Rationale: Patients with idiopathic pulmonary arterial hypertension (IPAH) present circulating autoantibodies against vascular wall components. Pathogenic antibodies may be generated in tertiary (ectopic) lymphoid tissues (tLTs).

Objectives: To assess the frequency of tLTs in IPAH lungs, as compared with control subjects and flow-induced PAH in patients with Eisenmenger syndrome, and to identify local mechanisms responsible for their formation, perpetuation, and function.

Methods: tLT composition and structure were studied by multiple immunostainings. Cytokine/chemokine and growth factor expression was quantified by real-time polymerase chain reaction and localized by immunofluorescence. The systemic mark of pulmonary lymphoid neogenesis was investigated by flow cytometry analyses of circulating lymphocytes.
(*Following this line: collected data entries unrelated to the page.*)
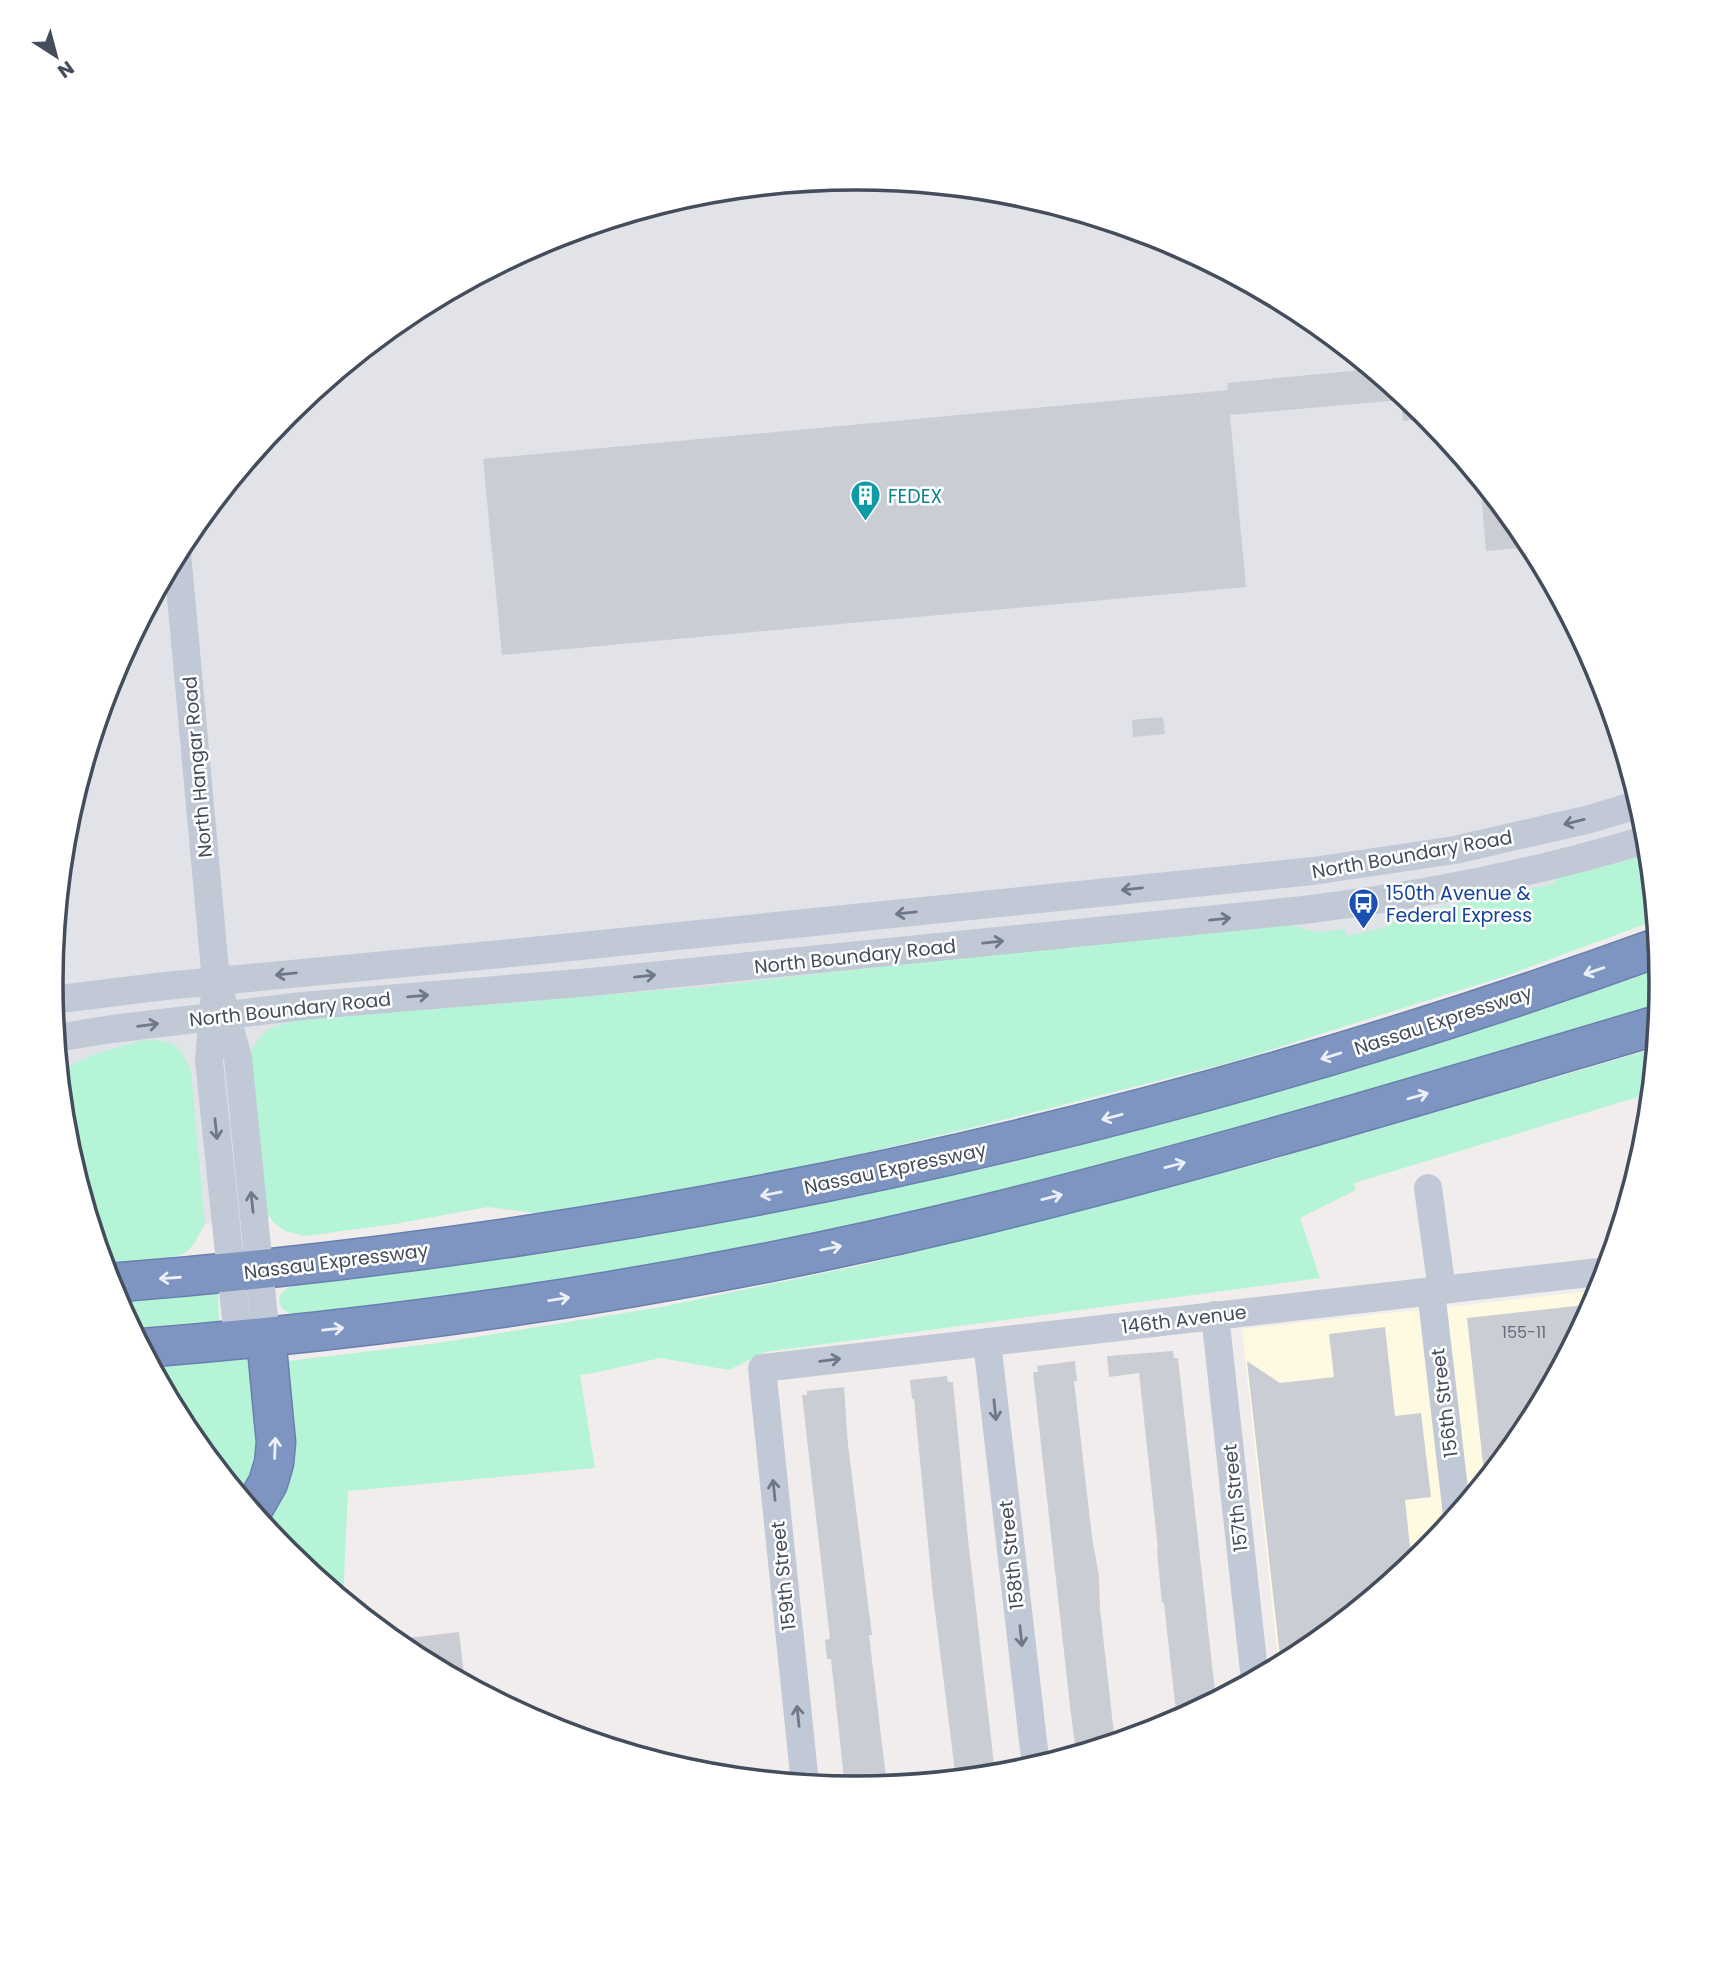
<svg xmlns="http://www.w3.org/2000/svg" width="1713" height="1967" viewBox="0 0 1713 1967" font-family="Poppins,sans-serif">
  <rect width="100%" height="100%" fill="#f0edec"/>
  <path fill="#fefae2" d="M1601 1290 1526 1431 1426 1554 1304 1654 1279 1667 1242 1329Z"/>
  <path fill="#e1e3e8" d="M857 178 1014 193 1165 239 1304 314 1427 414 1527 536 1601 676 1647 827 1653 893 344 1208 185 1226 66 1140 51 983 66 826 112 675 187 536 287 413 409 313 549 239 700 193Z"/>
  <path fill="#b5f4d6" d="M1650 854 1656 920 1505 976 1232 1062 975 1127 733 1184 550 1215 488 1207 395 1224 305 1236 285 1231 273 1222 264 1208 247 1060C261 1029 270 1026 301 1020L713 986 1057 946 1285 923 1315 932 1345 929 1346 936 1382 928 1413 913 1554 884 1556 879Z
    M1660 964 1662 984 1659 1012 1595 1032 911 1217 552 1284 293 1314C274 1309 275 1293 292 1286L570 1250 842 1198 1019 1161 1340 1072Z
    M144 1040C173 1041 178 1043 191 1070L205 1224C200 1233 195 1245 186 1252 171 1262 123 1261 103 1263L66 1140 59 1070 98 1053Z
    M1656 1048 1651 1093 1354 1183 1356 1190 1300 1218 1320 1278 765 1352 729 1370 660 1358 598 1372 580 1375 595 1468 348 1491 343 1600 286 1553 258 1518 282 1364 288 1361 438 1343 661 1307 863 1265 1264 1162Z
    M218 1293 219 1321 131 1328 117 1301Z
    M252 1357 262 1436 244 1501 186 1431 151 1364Z"/>
  <path fill="#cbcdd5" d="M1372 369 1430 418 1403 421 1401 400 1230 415 1246 587 502 655 483 459 1228 390 1227 383Z
    M1480 479 1527 536 1533 547 1486 551Z
    M1163 717 1165 734 1133 737 1132 720Z
    M1594 1304 1526 1431 1485 1482 1467 1318Z
    M1385 1327 1395 1416 1421 1413 1431 1497 1405 1500 1412 1565 1304 1654 1281 1666 1247 1361 1280 1383 1334 1377 1329 1334Z
    M1173 1351 1174 1358H1178L1216 1701 1177 1721 1164 1603H1162L1160 1584 1157 1549H1158L1139 1373 1109 1377 1107 1356Z
    M1075 1361 1077 1381H1074L1092 1537 1099 1576 1100 1609 1115 1743 1079 1754 1078 1745H1075L1070 1706 1033 1372H1038L1037 1366Z
    M947 1376 948 1382H953L968 1539 995 1773H991V1776L956 1780 933 1595 914 1399H912L910 1380Z
    M844 1387 848 1445 872 1635H869L887 1786 856 1789 845 1788 831 1659H827L825 1640 830 1639 802 1395H807V1391Z
    M459 1632 465 1683 409 1653 392 1640Z"/>
  <g fill="none" stroke-linecap="round" stroke-linejoin="round">
    <defs>
      <path id="highway" d="M109 1283C641 1241 1157 1129 1659 947
        M142 1348C422 1326 702 1283 974 1217 1204 1161 1431 1092 1658 1025
        M252 1511 268 1483 274 1463 276 1442 274 1422 266 1337"/>
    </defs>
    <use href="#highway" stroke="#6980ae" stroke-width="41"/>
    <path stroke="#c1c9d6" stroke-width="28" d="M177 553 216 981 209 1061 238 1339
      M52 1000 165 986 532 951 1313 871 1455 850 1590 819 1640 804
      M222 1000 238 1058 266 1337
      M56 1038 112 1029 302 1006 591 982 1304 910C1420 896 1536 873 1648 839
      M1428 1188 1442 1290
      M1431 1291 1457 1515
      M1215 1315 1255 1680
      M987 1342 1036 1767
      M805 1784 762 1368 1607 1271"/>
    <use href="#highway" stroke="#7e95c2" stroke-width="38"/>
  </g>
  <defs><path id="oneway-shaft" d="M-6 0H5M1.5-3L5.5 0L1.5 3" fill="none" stroke-width="1.6" stroke-linecap="round" stroke-linejoin="round" transform="scale(1.75)"/></defs>
  <g stroke="#6f7887">
    <use href="#oneway-shaft" transform="translate(1574 822) rotate(166)"/>
    <use href="#oneway-shaft" transform="translate(1132 889) rotate(174)"/>
    <use href="#oneway-shaft" transform="translate(906 913) rotate(174)"/>
    <use href="#oneway-shaft" transform="translate(1220 919) rotate(-6)"/>
    <use href="#oneway-shaft" transform="translate(993 942) rotate(-6)"/>
    <use href="#oneway-shaft" transform="translate(286 974) rotate(174)"/>
    <use href="#oneway-shaft" transform="translate(645 976) rotate(-6)"/>
    <use href="#oneway-shaft" transform="translate(418 996) rotate(-5)"/>
    <use href="#oneway-shaft" transform="translate(148 1025) rotate(-7)"/>
    <use href="#oneway-shaft" transform="translate(216 1129) rotate(84)"/>
    <use href="#oneway-shaft" transform="translate(252 1202) rotate(-96)"/>
    <use href="#oneway-shaft" transform="translate(830 1360) rotate(-7)"/>
    <use href="#oneway-shaft" transform="translate(995 1410) rotate(84)"/>
    <use href="#oneway-shaft" transform="translate(774 1490) rotate(-96)"/>
    <use href="#oneway-shaft" transform="translate(1021 1636) rotate(84)"/>
    <use href="#oneway-shaft" transform="translate(798 1716) rotate(-96)"/>
  </g>
  <g stroke="#eceff6">
    <use href="#oneway-shaft" transform="translate(1594 971) rotate(161)"/>
    <use href="#oneway-shaft" transform="translate(1331 1056) rotate(163)"/>
    <use href="#oneway-shaft" transform="translate(1418 1096) rotate(-16)"/>
    <use href="#oneway-shaft" transform="translate(1112 1117) rotate(165)"/>
    <use href="#oneway-shaft" transform="translate(1175 1165) rotate(-15)"/>
    <use href="#oneway-shaft" transform="translate(771 1194) rotate(169)"/>
    <use href="#oneway-shaft" transform="translate(1052 1197) rotate(-14)"/>
    <use href="#oneway-shaft" transform="translate(831 1248) rotate(-12)"/>
    <use href="#oneway-shaft" transform="translate(170 1278) rotate(176)"/>
    <use href="#oneway-shaft" transform="translate(559 1299) rotate(-9)"/>
    <use href="#oneway-shaft" transform="translate(333 1329) rotate(-6)"/>
    <use href="#oneway-shaft" transform="translate(275 1448) rotate(-88)"/>
  </g>
  <defs>
    <symbol id="building-pin" viewBox="-11 -11 22 30"><path d="M0 17L-7.5 6A9.5 9.5 0 1 1 7.5 6Z" fill="#0f9aa8" stroke="#fff"/><path d="M-4-6H4V6H1V3H-1V6H-4ZM-2.5-4.3h1.7v1.8h-1.7ZM.8-4.3h1.7v1.8H.8ZM-2.5-1h1.7V.8h-1.7ZM.8-1h1.7V.8H.8Z" fill="#fff"/></symbol>
    <symbol id="bus-pin" viewBox="-11 -11 22 30"><path d="M0 17L-7.5 6A9.5 9.5 0 1 1 7.5 6Z" fill="#1a4fb4" stroke="#fff"/><path d="M-5-6H5V4H4V6H2V4H-2V6H-4V4H-5ZM-3.5-4V0h7V-4ZM-3.5 1.2v1.5H-2V1.2ZM2 1.2v1.5H3.5V1.2Z" fill="#fff"/></symbol>
  </defs>
  <g fill-rule="evenodd">
    <use href="#building-pin" x="848" y="478" width="35" height="47"/>
    <use href="#bus-pin" x="1346" y="886" width="35" height="47"/>
  </g>
  <g text-anchor="middle" stroke-width="5" stroke-linejoin="round" paint-order="stroke">
    <g font-size="16" fill="#656d7a">
      <text x="1524" y="1338">155-11</text>
    </g>
    <g font-size="19" fill="#0d838f" stroke="#fff" text-anchor="start">
      <text x="888" y="503">FEDEX</text>
    </g>
    <g font-size="19" fill="#434d5c" stroke="#fff">
      <text transform="translate(197 767) rotate(-95)" y="7">North Hangar Road</text>
      <text transform="translate(1412 854) rotate(-10)" y="7">North Boundary Road</text>
      <text transform="translate(855 956) rotate(-6)" y="7">North Boundary Road</text>
      <text transform="translate(290 1009) rotate(-6)" y="7">North Boundary Road</text>
      <text transform="translate(1443 1020) rotate(-18)" y="7">Nassau Expressway</text>
      <text transform="translate(895 1168) rotate(-12)" y="7">Nassau Expressway</text>
      <text transform="translate(336 1261) rotate(-7)" y="7">Nassau Expressway</text>
      <text transform="translate(1184 1319) rotate(-7)" y="7">146th Avenue</text>
      <text transform="translate(1444 1403) rotate(-97)" y="7">156th Street</text>
      <text transform="translate(1235 1498) rotate(-96)" y="7">157th Street</text>
      <text transform="translate(1011 1555) rotate(-96)" y="7">158th Street</text>
      <text transform="translate(783 1576) rotate(-96)" y="7">159th Street</text>
    </g>
    <g font-size="19" fill="#164399" stroke="#fff" text-anchor="start">
      <text x="1386" y="900">150th Avenue &amp;<tspan x="1386" dy="22">Federal Express</tspan></text>
    </g>
  </g>
  <path d="M0 0H1713V1967H0ZM63 983a793 793 0 1 1 1586 0a793 793 0 1 1-1586 0Z" fill="#fff" fill-rule="evenodd"/>
  <path fill="none" stroke="#434d5c" stroke-width="3.5" d="M63 983a793 793 0 1 1 1586 0a793 793 0 1 1-1586 0Z"/>
  <g transform="translate(56 56) rotate(144)" stroke="#ffffff" stroke-width="5" paint-order="stroke">
  <path d="M0-5L12 26L0 18L-12 26Z" fill="#434d5c"/>
  <text y="-10" font-size="19" font-weight="bold" text-anchor="middle" fill="#434d5c">N</text>
  </g>
</svg>
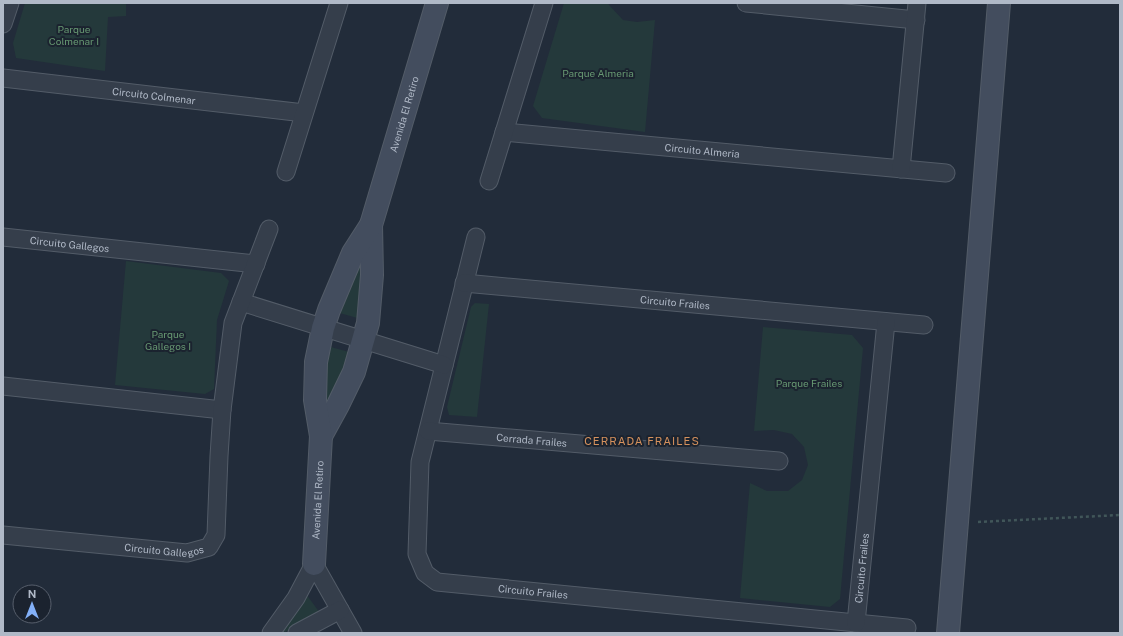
<svg xmlns="http://www.w3.org/2000/svg" width="1123" height="636" viewBox="0 0 1123 636" font-family="'Public Sans',sans-serif">
<rect width="100%" height="100%" fill="#222c3a"/>
<path fill="#24393b" d="M 25,3 L 126,3 L 126,16 L 108,17 L 105,71 L 16,58 L 13,43 Z
M 564,3 L 608,3 L 609,5 L 623,20 L 637,22 L 655,20 L 645,132 L 542,118 L 533,106 Z
M 126,261 L 221,273 L 229,281 L 217,320 L 214,389 L 205,394 L 115,385 Z
M 360,262 L 365,264 L 361,319 L 336,312 Z
M 475,303 L 489,304 L 477,417 L 449,415 L 447,407 L 471,307 Z
M 763,327 L 852,335 L 863,348 L 840,599 L 830,607 L 740,598 L 750,483 L 767,491 L 788,491 L 802,480 L 808,465 L 804,447 L 792,434 L 774,430 L 754,431 Z
M 327,346 L 349,352 L 346,368 L 328,404 L 323,403 Z
M 306,594 L 320,613 L 283,633 L 281,633 Z"/>
<g fill="none" stroke-linecap="round" stroke-linejoin="round">
<defs>
<g id="street">
<path d="M 746,3 L 916,20"/>
<path d="M 3,24 L 10,3"/>
<path id="s1" d="M 3,78 L 304,113"/>
<path id="s2" d="M 504,132 L 946,173"/>
<path d="M 901,169 L 917,3"/>
<path d="M 286,172 L 339,3"/>
<path d="M 489,181 L 544,3"/>
<path id="s3" d="M 3,237 L 256,264"/>
<path id="s4" d="M 476,237 L 420,462 L 417,554 L 425,573 L 437,582 L 907,628"/>
<path id="s5" d="M 464,283 L 924,325"/>
<path d="M 241,302 L 444,365"/>
<path d="M 3,386 L 222,410"/>
<path id="s6" d="M 428,431 L 779,461"/>
<path id="s7" d="M 3,535 L 187,553 L 209,547 L 216,535 L 219,456 L 222,410 L 233,323 L 269,229"/>
<path d="M 314,564 L 353,633"/>
<path id="s8" d="M 856,623 L 886,322"/>
<path d="M 271,633 L 296,598 L 314,564"/>
<path d="M 297,633 L 340,610"/>
</g>
<g id="secondary">
<path d="M 321,436 L 338,405 L 354,372 L 368,323 L 372,275 L 371,225"/>
<path id="s9" d="M 314,564 L 321,436 L 315,400 L 316,362 L 323,328 L 329,310 L 353,253 L 371,225 L 437,3"/>
<path d="M 948,633 L 999,3"/>
</g>
</defs>
<use href="#street" stroke="#535c68" stroke-width="19"/>
<use href="#secondary" stroke="#535c68" stroke-width="24"/>
<path stroke="#415659" stroke-width="2.5" stroke-dasharray="3 3" stroke-linecap="butt" d="M 978,522 L 1120,515"/>
<use href="#street" stroke="#353e4b" stroke-width="17"/>
<use href="#secondary" stroke="#434d5e" stroke-width="22"/>
</g>
<g text-anchor="middle" stroke-width="4" stroke-linejoin="round" paint-order="stroke">
<g font-size="10" fill="#679872" stroke="#1b232f">
<text x="74" y="33">Parque<tspan x="74" dy="12">Colmenar I</tspan></text>
<text x="598" y="77">Parque Almeria</text>
<text x="168" y="338">Parque<tspan x="168" dy="12">Gallegos I</tspan></text>
<text x="809" y="387">Parque Frailes</text>
</g>
<g font-size="10" fill="#b0b9c7" stroke="#1b232f">
<text dy="4" stroke="none"><textPath href="#s1" startOffset="152">Circuito Colmenar</textPath></text>
<text dy="4" stroke="none"><textPath href="#s9" startOffset="467">Avenida El Retiro</textPath></text>
<text dy="4" stroke="none"><textPath href="#s2" startOffset="199">Circuito Almeria</textPath></text>
<text dy="4" stroke="none"><textPath href="#s3" startOffset="67">Circuito Gallegos</textPath></text>
<text dy="4" stroke="none"><textPath href="#s5" startOffset="212">Circuito Frailes</textPath></text>
<text dy="4" stroke="none"><textPath href="#s6" startOffset="104">Cerrada Frailes</textPath></text>
<text dy="4" stroke="none"><textPath href="#s9" startOffset="64">Avenida El Retiro</textPath></text>
<text dy="4" stroke="none"><textPath href="#s7" startOffset="162">Circuito Gallegos</textPath></text>
<text dy="4" stroke="none"><textPath href="#s8" startOffset="55">Circuito Frailes</textPath></text>
<text dy="4" stroke="none"><textPath href="#s4" startOffset="456">Circuito Frailes</textPath></text>
</g>
<g font-size="11" letter-spacing="1" fill="#d5915d" stroke="#1b232f">
<text x="642" y="445">CERRADA FRAILES</text>
</g>
</g>
<rect width="1123" height="636" fill="none" stroke="#b0b9c7" stroke-width="8"/>
<g transform="translate(32 604)"><circle r="19" fill="#1b232f" stroke="#575f6c"/>
<path d="M0-3L7 15L0 10L-7 15Z" fill="#83b0f8"/>
<text y="-6" font-size="11" font-weight="bold" text-anchor="middle" fill="#b0b9c7">N</text>
</g>
</svg>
Measurements and Main Results: As opposed to lungs from control subjects and patients with Eisenmenger syndrome, IPAH lungs contained perivascular tLTs, comprising B- and T-cell areas with high endothelial venules and dendritic cells. Lymphocyte survival factors, such as IL-7 and platelet-derived growth factor-A, were expressed in tLTs as well as the lymphorganogenic cytokines/chemokines, lymphotoxin-α/-β, CCL19, CCL20, CCL21, and CXCL13, which might explain the depletion of circulating CCR6⁺ and CXCR5⁺ lymphocytes. tLTs were connected with remodeled vessels via an ER-TR7⁺ stromal network and supplied by lymphatic channels. The presence of germinal center centroblasts, follicular dendritic cells, activation-induced cytidine deaminase, and IL-21⁺PD1⁺ follicular helper T cells in tLTs together with CD138⁺ plasma cell accumulation around remodeled vessels in areas of immunoglobulin deposition argued for local immunoglobulin class switching and ongoing production.

Conclusions: We highlight the main features of lymphoid neogenesis specifically in the lungs of patients with IPAH, providing new evidence of immunological mechanisms in this severe condition.